Passing the farm down to the next generation is ingrained in the psyche of many NZ farmers, particularly those inter-generational farmers.

Prior to the 2000’s, completing farm succession was a reasonably stress free exercise. Modest land values and average farm income, coupled with many of the farm children preferring to seek their opportunities elsewhere in the big city made the pathway for the succeeding farm child/children reasonably smooth.

Over the past 20 years however, significant increases in farm values has led to farm succession becoming a great deal trickier. The inability for the succeeding farm child to borrow any meaningful amounts of money against the farm to pay out the parents and siblings has resulted in many parents having to face up to the prospect that a significant portion of the farm will need to be gifted to the succeeding farm child while the non-farm children may have to wait for many years before they can receive any sort of inheritance.

The emergence of social media in this space is not making life any easier for parents either, where non-succeeding farm children all over the country are beginning to share their views on farm succession and in particular their concerns that farm succession should be equal or very fair, and not heavily in favour of the succeeding farm child.

This inability for parents to be able to treat their children equally in almost all situations now is causing a great deal of anxiety for parents which in turn is causing procrastination in the planning for farm succession. Furthermore potential relationship property issues/risks between the succeeding farm child and their partner/spouse can complicate the plans.

No wonder the average age of farmers continues to creep up year on year and over 25% of farmers are now considering selling up as their preferred option for farm succession, whilst also alleviating their stress levels due to the ever looming farming headwinds relating to climate change, rising farm costs and scarcity of farm labour.

Farm succession planning in NZ is quickly becoming a very modern concept which is changing all the time and farmers need to keep up with the play if they wish to ensure a smooth transition within the family. Farmers can start the process by talking to their most trusted advisors, usually their lawyer, accountant, bank manager or farm advisor.
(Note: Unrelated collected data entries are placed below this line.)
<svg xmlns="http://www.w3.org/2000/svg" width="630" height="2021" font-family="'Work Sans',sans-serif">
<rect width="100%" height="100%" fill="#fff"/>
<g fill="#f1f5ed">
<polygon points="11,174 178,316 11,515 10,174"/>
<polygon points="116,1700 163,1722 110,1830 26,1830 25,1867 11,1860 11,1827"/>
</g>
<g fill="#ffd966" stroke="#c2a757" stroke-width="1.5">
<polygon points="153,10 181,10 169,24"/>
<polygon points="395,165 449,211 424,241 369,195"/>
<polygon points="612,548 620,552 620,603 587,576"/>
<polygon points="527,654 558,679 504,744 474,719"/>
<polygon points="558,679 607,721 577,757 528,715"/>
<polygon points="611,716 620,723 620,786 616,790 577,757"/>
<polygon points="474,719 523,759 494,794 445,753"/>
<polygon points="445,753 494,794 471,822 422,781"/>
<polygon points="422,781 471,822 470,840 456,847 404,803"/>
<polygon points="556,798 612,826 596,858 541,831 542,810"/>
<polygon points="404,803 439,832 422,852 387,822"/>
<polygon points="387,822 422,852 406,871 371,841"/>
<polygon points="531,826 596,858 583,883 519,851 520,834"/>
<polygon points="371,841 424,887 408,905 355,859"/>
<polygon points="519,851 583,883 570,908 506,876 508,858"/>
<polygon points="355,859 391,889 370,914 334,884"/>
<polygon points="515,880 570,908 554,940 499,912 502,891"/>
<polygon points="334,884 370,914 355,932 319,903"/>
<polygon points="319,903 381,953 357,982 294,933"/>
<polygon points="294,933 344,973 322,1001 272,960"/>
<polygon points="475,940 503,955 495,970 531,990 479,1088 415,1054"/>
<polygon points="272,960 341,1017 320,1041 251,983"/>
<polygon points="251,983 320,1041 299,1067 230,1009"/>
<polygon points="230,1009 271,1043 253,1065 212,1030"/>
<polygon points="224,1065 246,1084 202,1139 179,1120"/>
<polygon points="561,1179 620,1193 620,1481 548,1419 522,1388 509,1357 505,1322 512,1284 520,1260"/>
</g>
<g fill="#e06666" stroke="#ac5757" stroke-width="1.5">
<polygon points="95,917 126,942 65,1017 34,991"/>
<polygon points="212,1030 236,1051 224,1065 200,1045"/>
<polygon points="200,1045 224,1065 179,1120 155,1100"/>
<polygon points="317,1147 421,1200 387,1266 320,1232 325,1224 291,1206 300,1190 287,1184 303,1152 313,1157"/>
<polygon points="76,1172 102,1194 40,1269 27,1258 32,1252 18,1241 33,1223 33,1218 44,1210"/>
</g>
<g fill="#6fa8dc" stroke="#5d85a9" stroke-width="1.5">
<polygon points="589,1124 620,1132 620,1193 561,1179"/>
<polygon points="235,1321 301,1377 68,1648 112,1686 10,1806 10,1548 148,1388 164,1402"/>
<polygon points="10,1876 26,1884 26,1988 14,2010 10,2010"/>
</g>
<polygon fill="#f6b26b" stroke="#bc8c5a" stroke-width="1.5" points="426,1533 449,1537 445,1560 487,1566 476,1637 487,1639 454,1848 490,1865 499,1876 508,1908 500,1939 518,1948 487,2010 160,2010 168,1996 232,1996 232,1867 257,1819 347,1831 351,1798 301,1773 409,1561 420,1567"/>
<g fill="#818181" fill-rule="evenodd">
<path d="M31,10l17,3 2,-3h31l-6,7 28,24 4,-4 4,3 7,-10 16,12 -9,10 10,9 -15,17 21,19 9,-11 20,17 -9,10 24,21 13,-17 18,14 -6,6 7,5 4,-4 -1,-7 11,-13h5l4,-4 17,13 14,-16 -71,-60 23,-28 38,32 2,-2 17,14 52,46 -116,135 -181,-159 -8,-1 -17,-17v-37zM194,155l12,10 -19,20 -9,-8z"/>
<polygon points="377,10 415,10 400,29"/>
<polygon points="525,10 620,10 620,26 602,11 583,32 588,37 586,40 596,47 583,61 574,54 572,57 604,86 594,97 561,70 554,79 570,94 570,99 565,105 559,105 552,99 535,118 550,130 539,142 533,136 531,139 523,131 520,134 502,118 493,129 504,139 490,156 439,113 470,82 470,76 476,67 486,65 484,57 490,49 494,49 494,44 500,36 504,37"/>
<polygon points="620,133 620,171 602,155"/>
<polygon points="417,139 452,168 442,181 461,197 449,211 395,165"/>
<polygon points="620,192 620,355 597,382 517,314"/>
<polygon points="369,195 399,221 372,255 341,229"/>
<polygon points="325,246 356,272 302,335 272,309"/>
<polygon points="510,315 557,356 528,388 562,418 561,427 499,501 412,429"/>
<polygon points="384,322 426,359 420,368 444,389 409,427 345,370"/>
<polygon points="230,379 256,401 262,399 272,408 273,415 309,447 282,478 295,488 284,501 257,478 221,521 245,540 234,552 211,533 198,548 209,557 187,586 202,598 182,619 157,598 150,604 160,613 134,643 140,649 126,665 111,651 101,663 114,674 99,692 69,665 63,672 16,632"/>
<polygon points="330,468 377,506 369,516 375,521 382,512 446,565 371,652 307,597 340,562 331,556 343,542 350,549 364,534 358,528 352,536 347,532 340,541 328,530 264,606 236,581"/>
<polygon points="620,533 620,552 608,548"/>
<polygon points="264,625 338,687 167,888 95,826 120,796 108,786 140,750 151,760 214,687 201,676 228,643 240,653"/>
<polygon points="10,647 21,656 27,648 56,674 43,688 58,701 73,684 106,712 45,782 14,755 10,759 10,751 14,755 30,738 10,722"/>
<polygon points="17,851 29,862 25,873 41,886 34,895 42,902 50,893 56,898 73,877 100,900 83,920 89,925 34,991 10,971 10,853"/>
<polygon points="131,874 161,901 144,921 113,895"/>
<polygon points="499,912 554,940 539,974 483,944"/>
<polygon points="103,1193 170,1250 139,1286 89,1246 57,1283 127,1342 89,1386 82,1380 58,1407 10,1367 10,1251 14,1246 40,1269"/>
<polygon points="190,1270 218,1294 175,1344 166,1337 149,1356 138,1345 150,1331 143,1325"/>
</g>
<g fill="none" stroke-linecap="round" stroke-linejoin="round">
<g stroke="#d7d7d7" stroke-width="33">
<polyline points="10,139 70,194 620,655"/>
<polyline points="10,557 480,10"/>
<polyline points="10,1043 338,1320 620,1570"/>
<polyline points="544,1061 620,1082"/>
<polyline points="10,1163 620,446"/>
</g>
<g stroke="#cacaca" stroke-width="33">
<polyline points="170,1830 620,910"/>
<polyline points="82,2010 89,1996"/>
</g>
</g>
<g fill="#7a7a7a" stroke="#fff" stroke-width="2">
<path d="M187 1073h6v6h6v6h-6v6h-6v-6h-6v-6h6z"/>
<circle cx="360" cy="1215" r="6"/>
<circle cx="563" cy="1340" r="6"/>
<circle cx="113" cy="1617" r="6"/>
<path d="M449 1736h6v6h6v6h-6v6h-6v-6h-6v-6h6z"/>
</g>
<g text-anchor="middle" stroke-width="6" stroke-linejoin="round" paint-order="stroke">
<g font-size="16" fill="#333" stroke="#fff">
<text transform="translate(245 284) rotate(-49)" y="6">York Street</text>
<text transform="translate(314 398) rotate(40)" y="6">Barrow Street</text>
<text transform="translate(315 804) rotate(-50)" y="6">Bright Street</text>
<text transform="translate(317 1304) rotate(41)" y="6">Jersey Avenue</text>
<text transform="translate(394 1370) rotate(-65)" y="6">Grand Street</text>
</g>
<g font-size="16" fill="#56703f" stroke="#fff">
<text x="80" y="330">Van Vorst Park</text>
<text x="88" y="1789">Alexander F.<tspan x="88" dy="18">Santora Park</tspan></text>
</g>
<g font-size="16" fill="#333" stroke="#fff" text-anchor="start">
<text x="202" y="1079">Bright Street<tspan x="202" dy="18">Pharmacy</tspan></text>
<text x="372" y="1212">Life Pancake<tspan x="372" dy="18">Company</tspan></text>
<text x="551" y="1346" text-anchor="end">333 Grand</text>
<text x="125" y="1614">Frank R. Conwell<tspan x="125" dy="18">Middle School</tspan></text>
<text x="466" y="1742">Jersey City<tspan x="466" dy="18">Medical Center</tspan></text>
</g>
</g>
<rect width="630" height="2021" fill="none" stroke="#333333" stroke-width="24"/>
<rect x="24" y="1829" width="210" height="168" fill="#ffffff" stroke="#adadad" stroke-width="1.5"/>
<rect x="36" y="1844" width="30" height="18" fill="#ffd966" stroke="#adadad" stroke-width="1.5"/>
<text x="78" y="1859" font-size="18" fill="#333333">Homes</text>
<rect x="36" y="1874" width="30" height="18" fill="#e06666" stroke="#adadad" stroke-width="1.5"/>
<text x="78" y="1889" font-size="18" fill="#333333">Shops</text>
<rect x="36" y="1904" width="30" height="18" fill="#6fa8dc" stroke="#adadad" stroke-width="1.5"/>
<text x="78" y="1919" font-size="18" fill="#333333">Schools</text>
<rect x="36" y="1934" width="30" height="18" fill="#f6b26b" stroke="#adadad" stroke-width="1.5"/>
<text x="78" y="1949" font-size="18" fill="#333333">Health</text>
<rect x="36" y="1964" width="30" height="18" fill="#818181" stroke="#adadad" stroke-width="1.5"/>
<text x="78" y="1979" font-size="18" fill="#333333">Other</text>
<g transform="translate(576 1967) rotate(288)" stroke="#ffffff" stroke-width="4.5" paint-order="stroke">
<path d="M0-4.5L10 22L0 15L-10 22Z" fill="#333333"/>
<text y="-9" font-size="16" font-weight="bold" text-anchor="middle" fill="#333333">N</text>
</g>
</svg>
There are also good farm succession coaches who can be very helpful for farming parents to get their planning underway.

If farmers are hoping to pass the farm down to the next generation, they are going to need to fortify themselves, take great professional advice, plan as early as possible with their children and keep an open dialogue going year on year. The farm succession plan needs to be transparent for all family members and needs to keep moving. It is never too late. This decent planning and the setting of probable expectations amongst family members will hopefully assist farming parents to successfully implement farm succession while ensuring that the family continue to enjoy themselves together at Christmas.